For many, the answer will be ‘not yet’. Ultimately, there is no doubt that blockchain is a disruptive technology which has the potential to transform industries. However, despite recent momentum, it is a technology that isn’t (yet) particularly easy to use for many businesses.

The platforms are still maturing and, like many other software platforms, they are subject to bugs and operational errors. The potential risks of being a blockchain pioneer are higher than other technology adoption waves because blockchains typically apply to monetary transactions as well as transactions carrying fiduciary responsibilities.

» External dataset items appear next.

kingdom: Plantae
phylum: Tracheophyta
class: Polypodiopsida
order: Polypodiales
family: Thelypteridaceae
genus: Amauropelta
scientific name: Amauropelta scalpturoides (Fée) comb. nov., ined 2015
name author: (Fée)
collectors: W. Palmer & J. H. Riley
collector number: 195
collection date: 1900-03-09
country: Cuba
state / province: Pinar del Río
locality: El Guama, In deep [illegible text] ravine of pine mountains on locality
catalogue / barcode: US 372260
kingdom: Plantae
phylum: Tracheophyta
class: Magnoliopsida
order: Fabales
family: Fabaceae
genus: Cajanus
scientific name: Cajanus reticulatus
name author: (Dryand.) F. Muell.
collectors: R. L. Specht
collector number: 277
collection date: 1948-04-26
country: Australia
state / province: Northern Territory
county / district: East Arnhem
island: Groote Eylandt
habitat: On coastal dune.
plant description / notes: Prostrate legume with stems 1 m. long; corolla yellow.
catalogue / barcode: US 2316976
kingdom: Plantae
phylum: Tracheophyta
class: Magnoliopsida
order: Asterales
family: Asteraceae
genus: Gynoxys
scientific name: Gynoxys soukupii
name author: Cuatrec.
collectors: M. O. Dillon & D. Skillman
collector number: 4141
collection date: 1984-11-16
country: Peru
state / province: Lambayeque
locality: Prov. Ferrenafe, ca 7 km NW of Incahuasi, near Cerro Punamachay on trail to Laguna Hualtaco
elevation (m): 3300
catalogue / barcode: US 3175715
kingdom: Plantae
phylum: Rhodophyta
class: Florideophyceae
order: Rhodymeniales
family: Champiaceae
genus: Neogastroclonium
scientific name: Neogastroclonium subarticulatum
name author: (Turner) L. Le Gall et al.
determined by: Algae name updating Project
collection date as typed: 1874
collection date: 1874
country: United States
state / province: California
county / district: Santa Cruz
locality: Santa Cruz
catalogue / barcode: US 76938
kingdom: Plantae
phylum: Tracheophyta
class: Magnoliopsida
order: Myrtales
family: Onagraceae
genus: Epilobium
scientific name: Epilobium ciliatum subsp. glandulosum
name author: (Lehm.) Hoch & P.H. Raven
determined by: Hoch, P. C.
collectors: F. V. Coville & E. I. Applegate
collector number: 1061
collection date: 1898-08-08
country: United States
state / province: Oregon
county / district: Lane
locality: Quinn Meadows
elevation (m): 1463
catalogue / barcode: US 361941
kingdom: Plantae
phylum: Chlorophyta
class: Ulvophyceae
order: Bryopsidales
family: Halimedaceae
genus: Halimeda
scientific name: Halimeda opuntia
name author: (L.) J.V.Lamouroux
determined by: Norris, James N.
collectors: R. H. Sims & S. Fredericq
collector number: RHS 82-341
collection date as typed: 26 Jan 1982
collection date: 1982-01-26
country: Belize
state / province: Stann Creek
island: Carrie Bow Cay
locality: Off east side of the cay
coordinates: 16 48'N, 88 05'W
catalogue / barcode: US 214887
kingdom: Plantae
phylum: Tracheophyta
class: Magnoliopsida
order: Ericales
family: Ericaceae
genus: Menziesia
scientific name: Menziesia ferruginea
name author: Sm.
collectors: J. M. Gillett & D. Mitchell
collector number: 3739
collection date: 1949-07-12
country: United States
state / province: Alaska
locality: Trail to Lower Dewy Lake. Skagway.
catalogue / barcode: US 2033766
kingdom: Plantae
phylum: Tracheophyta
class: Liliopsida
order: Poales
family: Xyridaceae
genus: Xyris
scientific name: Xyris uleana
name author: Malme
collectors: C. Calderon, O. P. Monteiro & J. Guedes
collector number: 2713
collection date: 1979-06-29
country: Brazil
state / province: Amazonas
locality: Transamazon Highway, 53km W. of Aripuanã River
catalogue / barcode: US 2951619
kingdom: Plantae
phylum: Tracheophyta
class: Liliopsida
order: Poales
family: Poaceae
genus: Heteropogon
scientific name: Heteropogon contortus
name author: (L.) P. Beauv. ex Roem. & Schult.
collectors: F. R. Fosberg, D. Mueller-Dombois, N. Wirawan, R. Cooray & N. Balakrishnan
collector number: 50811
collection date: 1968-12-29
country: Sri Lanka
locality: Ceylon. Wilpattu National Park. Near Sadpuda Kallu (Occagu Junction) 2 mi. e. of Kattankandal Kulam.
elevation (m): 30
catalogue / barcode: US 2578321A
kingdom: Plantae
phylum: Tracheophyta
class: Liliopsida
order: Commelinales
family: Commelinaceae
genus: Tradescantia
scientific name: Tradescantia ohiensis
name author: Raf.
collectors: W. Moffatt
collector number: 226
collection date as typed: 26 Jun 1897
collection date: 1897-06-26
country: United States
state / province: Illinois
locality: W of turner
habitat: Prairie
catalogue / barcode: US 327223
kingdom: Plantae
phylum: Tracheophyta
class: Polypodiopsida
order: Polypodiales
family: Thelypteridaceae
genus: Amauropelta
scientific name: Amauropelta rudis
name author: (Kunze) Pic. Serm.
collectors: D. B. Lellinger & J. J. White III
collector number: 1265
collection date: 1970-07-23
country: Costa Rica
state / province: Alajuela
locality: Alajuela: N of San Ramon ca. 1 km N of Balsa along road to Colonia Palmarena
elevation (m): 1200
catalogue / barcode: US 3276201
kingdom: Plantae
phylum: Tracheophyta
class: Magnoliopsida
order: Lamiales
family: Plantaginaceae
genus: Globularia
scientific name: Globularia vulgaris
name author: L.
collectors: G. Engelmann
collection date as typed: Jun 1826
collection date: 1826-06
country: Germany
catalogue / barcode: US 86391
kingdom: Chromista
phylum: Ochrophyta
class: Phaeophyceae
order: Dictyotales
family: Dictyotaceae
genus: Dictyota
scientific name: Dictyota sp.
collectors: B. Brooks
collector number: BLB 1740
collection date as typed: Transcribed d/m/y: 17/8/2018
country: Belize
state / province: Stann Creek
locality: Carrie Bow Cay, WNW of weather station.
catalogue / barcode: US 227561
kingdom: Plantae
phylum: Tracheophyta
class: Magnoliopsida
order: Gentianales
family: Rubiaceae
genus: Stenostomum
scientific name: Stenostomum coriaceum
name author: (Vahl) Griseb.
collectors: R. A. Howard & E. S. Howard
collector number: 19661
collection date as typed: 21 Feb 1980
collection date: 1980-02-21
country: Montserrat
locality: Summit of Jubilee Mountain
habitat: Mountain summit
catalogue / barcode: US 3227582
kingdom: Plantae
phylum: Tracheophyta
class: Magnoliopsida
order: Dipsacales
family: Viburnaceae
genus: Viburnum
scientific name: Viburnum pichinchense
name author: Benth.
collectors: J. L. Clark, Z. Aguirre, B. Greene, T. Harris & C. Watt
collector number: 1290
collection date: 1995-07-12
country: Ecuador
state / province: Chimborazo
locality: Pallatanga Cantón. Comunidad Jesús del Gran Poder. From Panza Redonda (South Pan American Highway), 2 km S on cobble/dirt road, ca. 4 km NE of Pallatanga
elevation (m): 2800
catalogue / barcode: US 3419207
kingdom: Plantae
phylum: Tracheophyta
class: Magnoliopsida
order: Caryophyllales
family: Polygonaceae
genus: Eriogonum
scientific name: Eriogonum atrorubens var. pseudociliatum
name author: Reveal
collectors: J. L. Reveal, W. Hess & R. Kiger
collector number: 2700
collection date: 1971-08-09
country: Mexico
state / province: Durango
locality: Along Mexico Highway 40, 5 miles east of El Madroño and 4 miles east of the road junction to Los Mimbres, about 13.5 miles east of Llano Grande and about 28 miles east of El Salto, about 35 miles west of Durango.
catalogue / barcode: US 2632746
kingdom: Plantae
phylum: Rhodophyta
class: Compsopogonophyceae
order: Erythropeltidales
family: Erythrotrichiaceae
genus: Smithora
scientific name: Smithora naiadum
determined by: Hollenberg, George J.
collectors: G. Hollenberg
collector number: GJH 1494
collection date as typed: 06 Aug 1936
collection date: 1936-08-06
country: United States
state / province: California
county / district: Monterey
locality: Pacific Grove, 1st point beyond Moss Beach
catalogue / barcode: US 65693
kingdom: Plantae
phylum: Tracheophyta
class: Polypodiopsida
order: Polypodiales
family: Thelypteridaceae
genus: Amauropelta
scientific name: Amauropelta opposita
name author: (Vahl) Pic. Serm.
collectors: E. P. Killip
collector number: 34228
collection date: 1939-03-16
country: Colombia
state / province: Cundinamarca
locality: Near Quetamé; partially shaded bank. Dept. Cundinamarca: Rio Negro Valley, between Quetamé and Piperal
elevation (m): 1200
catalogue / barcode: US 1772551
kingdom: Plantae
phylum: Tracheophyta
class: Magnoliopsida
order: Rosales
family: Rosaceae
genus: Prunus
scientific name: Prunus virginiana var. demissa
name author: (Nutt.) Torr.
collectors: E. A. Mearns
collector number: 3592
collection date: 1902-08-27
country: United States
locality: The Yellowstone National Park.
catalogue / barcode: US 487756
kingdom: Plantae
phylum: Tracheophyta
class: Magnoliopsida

However, blockchain technology is likely to be intrinsically embedded within business processes in years to come. Those businesses that have technology with flexible deployment options and those with modern enterprise resource planning (ERP) solutions in place, will be in a better position to take advantage of blockchain technology and adapt faster.

So, is blockchain right for your business? Assuming you agree that it is a technology that can improve visibility, productivity and security for businesses, then maybe the answer is yes. Any technology that provides components needed to achieve the desired business growth is worth paying attention to, in my view. Is it right for your business in 2018? I’d have to say that the chances are unlikely. So blockchain, in some form appears to be in everyone’s future, even if it’s not just yet.